EXCERPT TO READ:
☆ ☆ ☆ ☆
After you have defined the queue to exist, you need to modify the menu you created before to forward the caller into the queue. So open up extensions.conf again with your favorite text editor and let's re-examine the old sales line.

; Sales Department
exten => 1,1,DialExten(212,SIP/212)
exten => 1,n,Hangup

Assume after weeks of being bombarded by sales calls, Bob needs a little assistance, but the menu needs to remain the same. Here's what to replace this with.

; Sales Department
exten => 1,1,Playback(announce_caller_about_to_enter_queue)
exten => 1,n,Queue(sales_queue|tT)
exten => 1,n,Playback(announce_thank_you_for_calling)
exten => 1,n,Hangup

I threw in a little semantics to play announcements to the caller — they "are about to enter the sales queue and your call should be answered in the order in which it was received" — and a final goodbye message after the caller disconnects from the Queue Agent (Bob or his assistant).

Forwarding a call into a queue is performed by using the Queue command. In this example, I wanted to pass the two options — tTthat allowed the caller and called agent to be able to forward the call to another extension.

Putting it all together

Now that you've learned how to create your own menus and the basics of how to setup a call center, let's put it all together. In the normal flow of events, you'll receive a phone call from your PRI (Zapata) interface, from DID 555-5555. This caller could be calling in for any reason, so you'll to present them with a few options, like how to contact support, the sales team, or billing, without having to already know the direct extensions to their intended target. The only caveat is that if your sales force is overloaded by the number of calls, business is good.
☆ ☆ ☆ ☆
THE DATA:
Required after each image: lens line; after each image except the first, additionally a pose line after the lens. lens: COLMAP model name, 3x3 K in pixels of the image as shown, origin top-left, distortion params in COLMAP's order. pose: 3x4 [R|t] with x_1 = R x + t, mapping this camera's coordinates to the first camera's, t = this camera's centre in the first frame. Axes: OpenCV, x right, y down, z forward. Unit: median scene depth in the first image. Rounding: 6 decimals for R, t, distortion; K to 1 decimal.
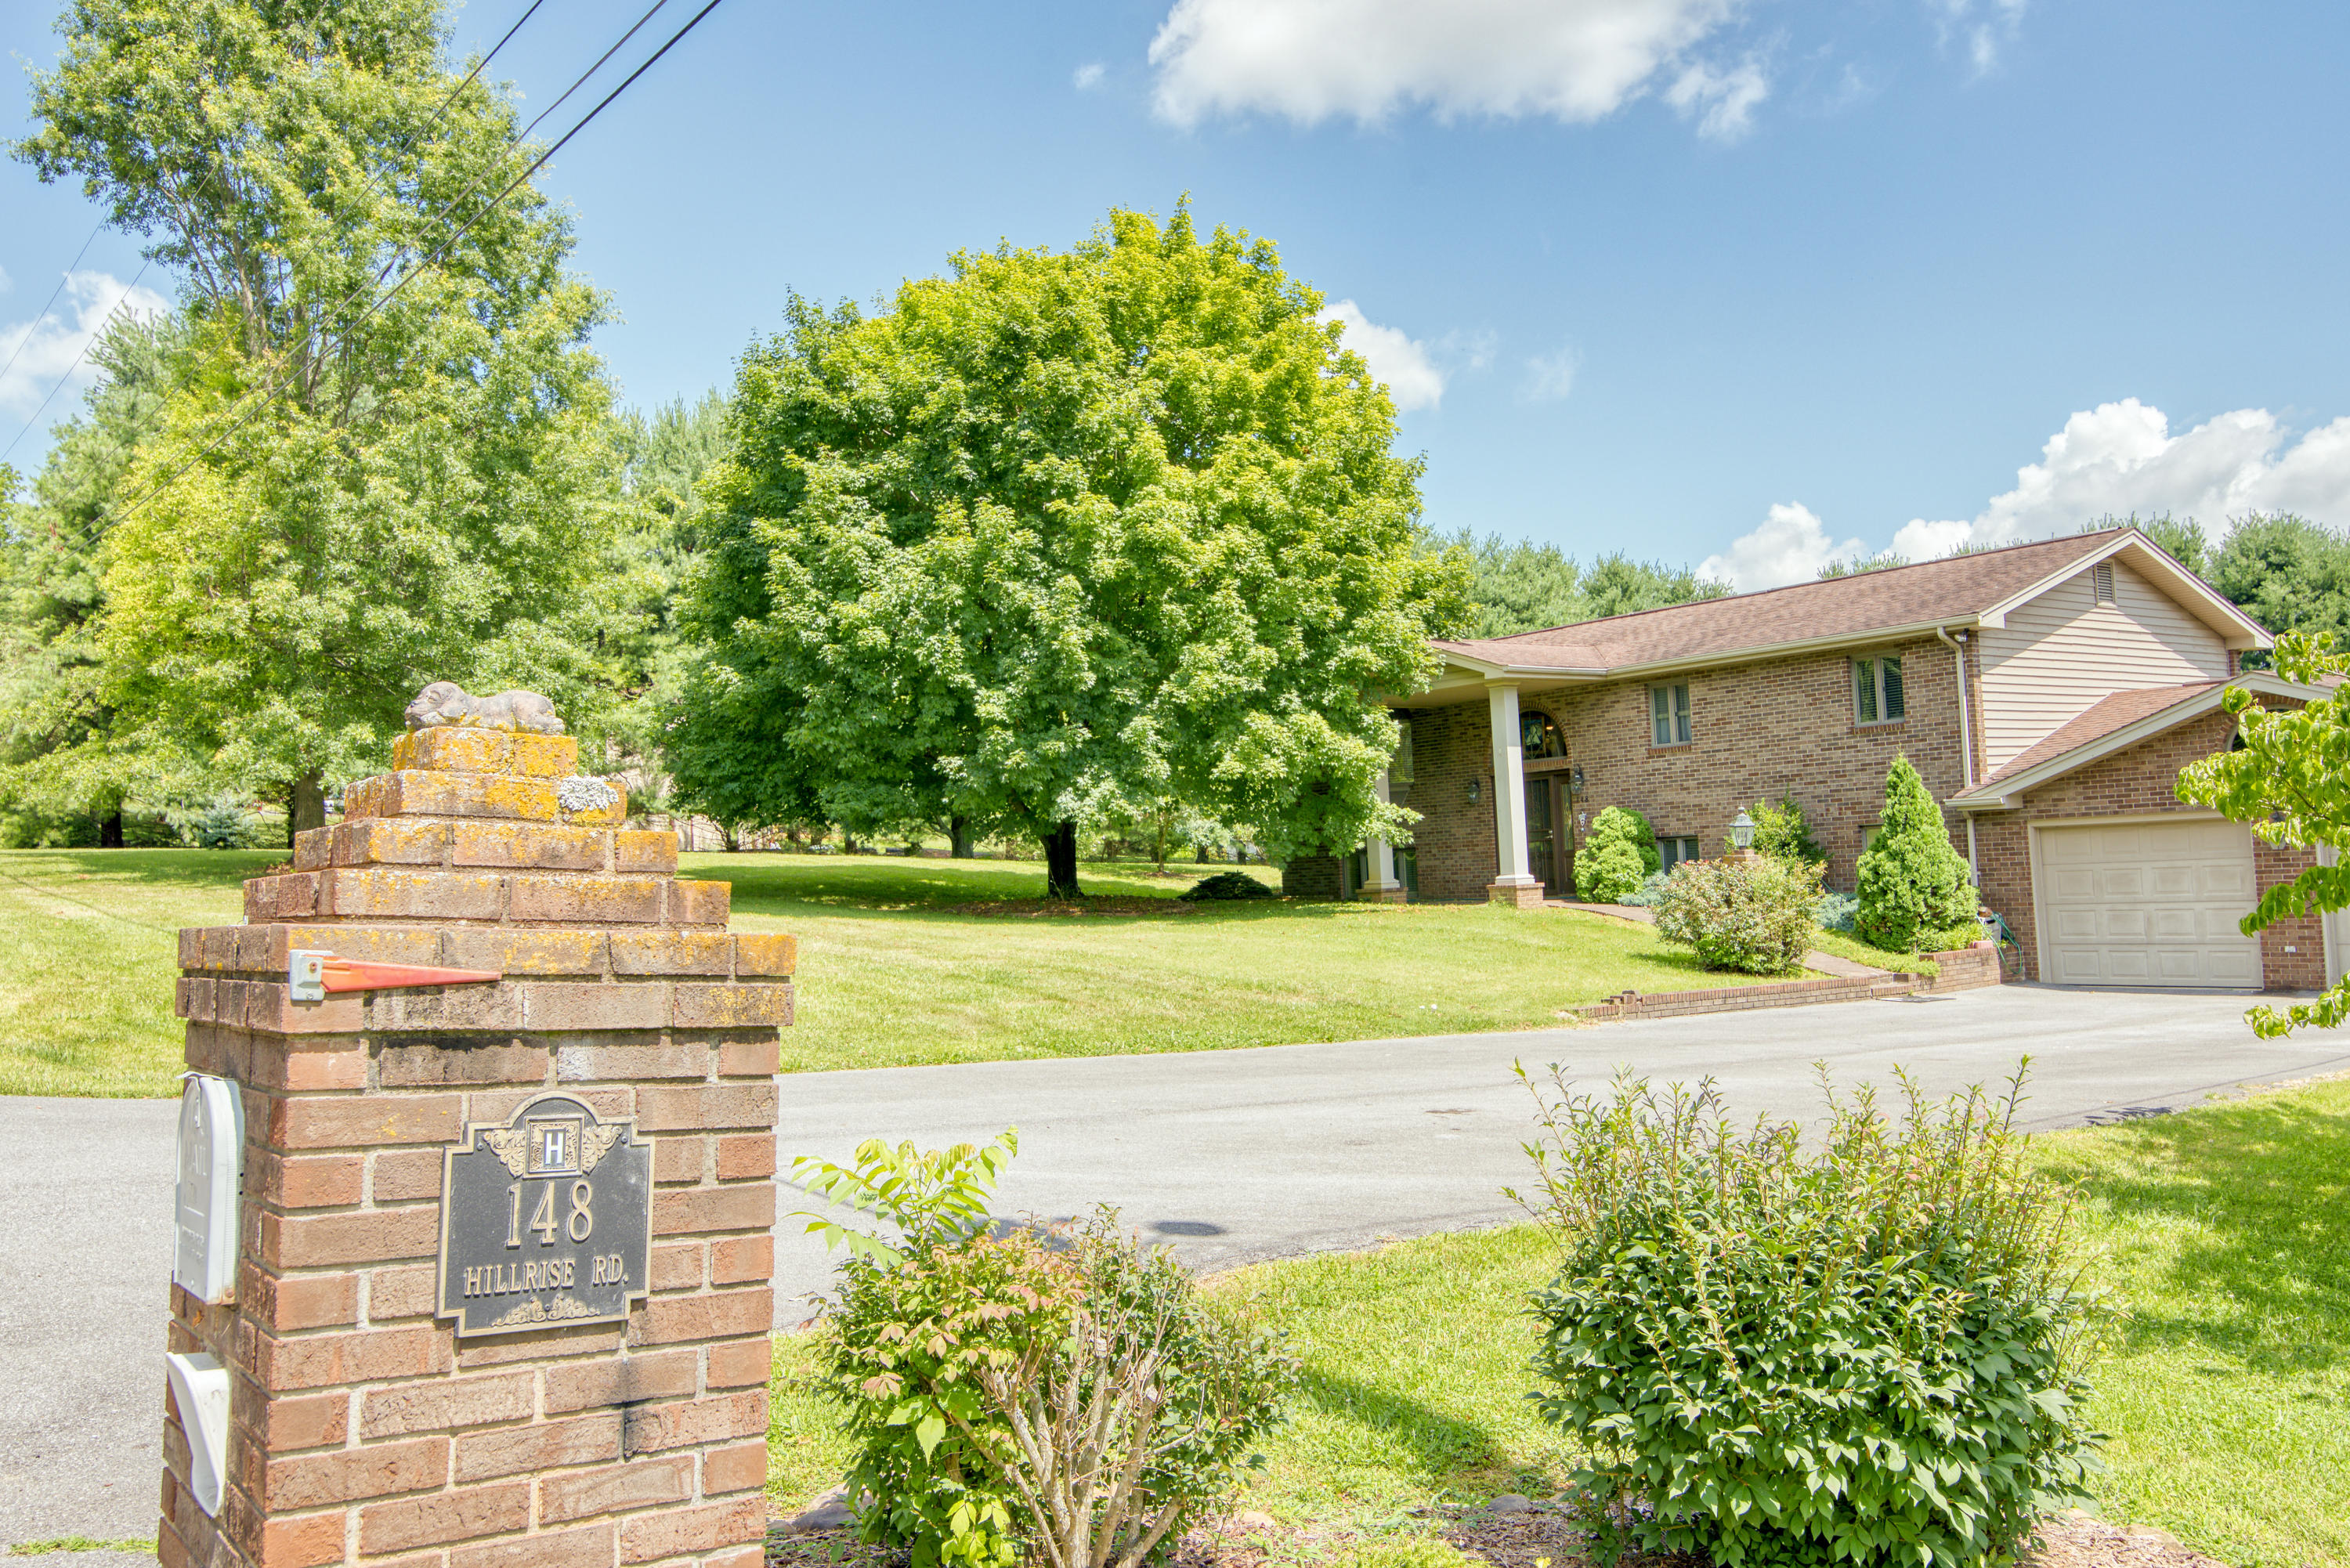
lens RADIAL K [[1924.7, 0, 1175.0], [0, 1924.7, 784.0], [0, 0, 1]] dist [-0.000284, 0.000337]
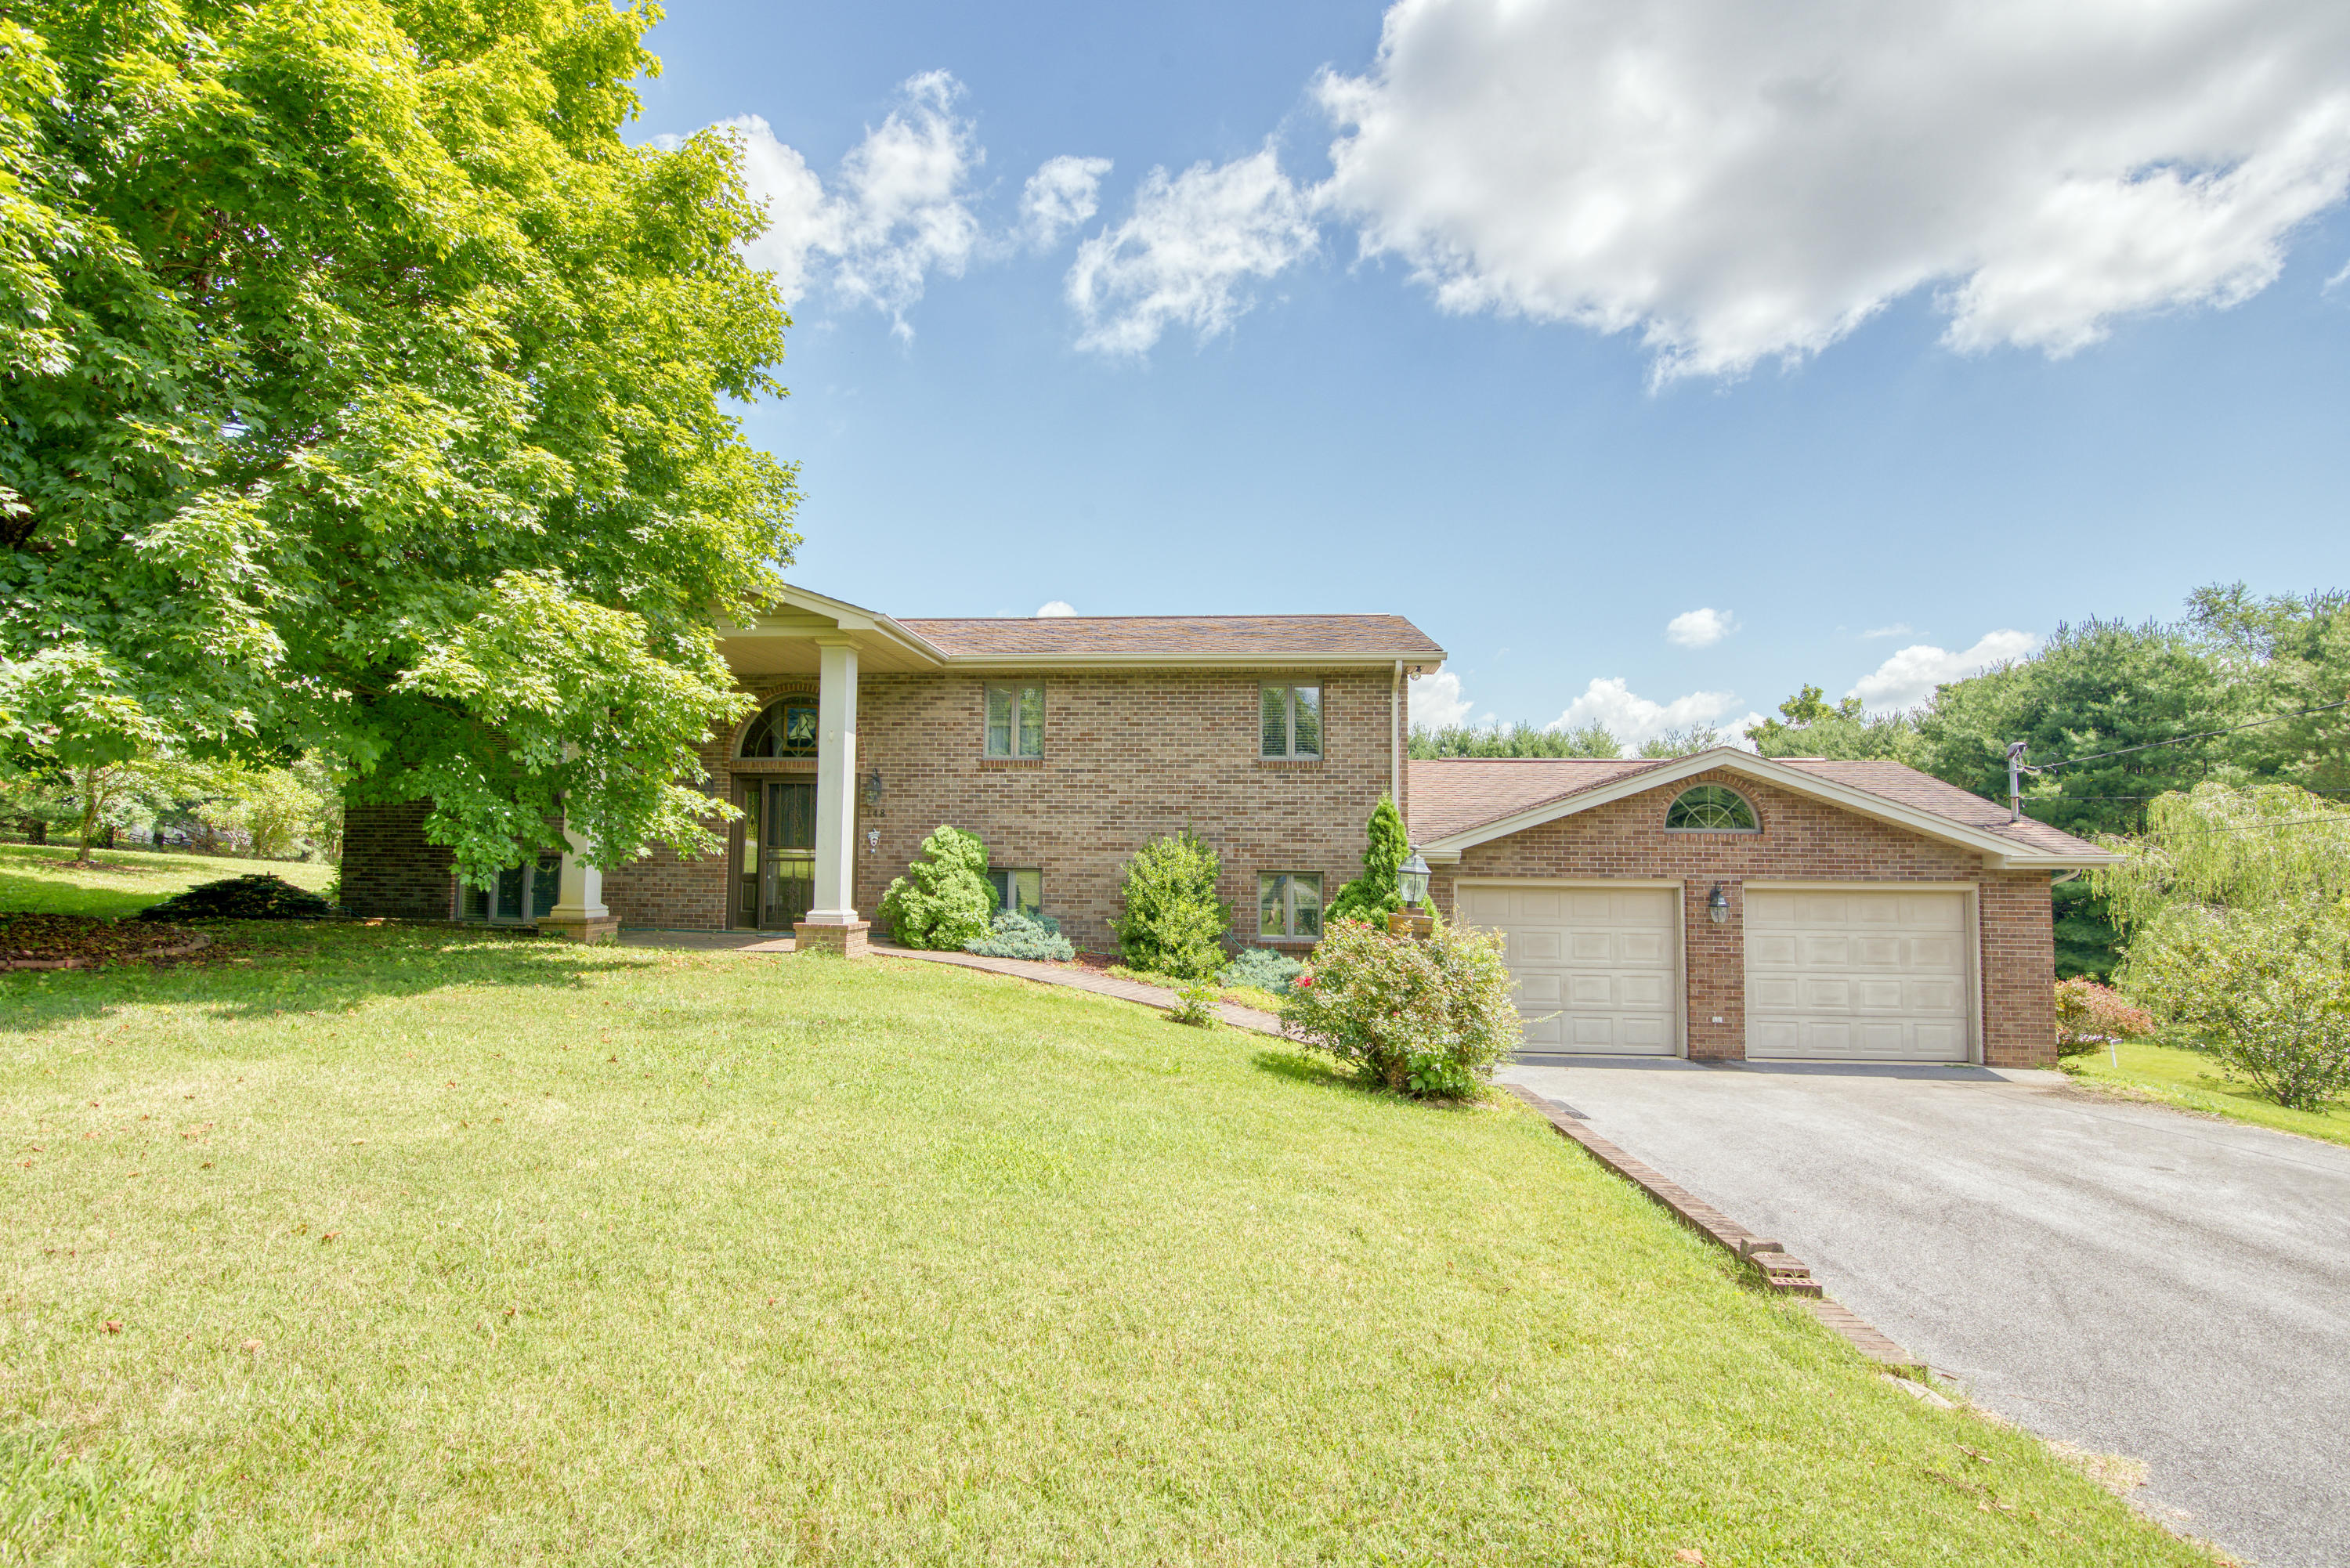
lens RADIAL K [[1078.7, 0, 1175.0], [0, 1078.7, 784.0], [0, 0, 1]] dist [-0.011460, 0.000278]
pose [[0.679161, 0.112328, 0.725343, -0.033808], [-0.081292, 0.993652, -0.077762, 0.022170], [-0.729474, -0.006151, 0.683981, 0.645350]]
☆ ☆ ☆ ☆
TASKS:
1 - In the Asterisk excerpt, which command forwards a call into a queue?
2 - List the options the Asterisk excerpt says a caller could be offered so they can reach their intended target.
3 - Please set down the stretch of the Asterisk excerpt from "Now that you've" through "business is good.".

REPLIES:
1 - The Queue command.

2 - support, the sales team, billing

3 -
Now that you've learned how to create your own menus and the basics of how to setup a call center, let's put it all together. In the normal flow of events, you'll receive a phone call from your PRI (Zapata) interface, from DID 555-5555. This caller could be calling in for any reason, so you'll to present them with a few options, like how to contact support, the sales team, or billing, without having to already know the direct extensions to their intended target. The only caveat is that if your sales force is overloaded by the number of calls, business is good.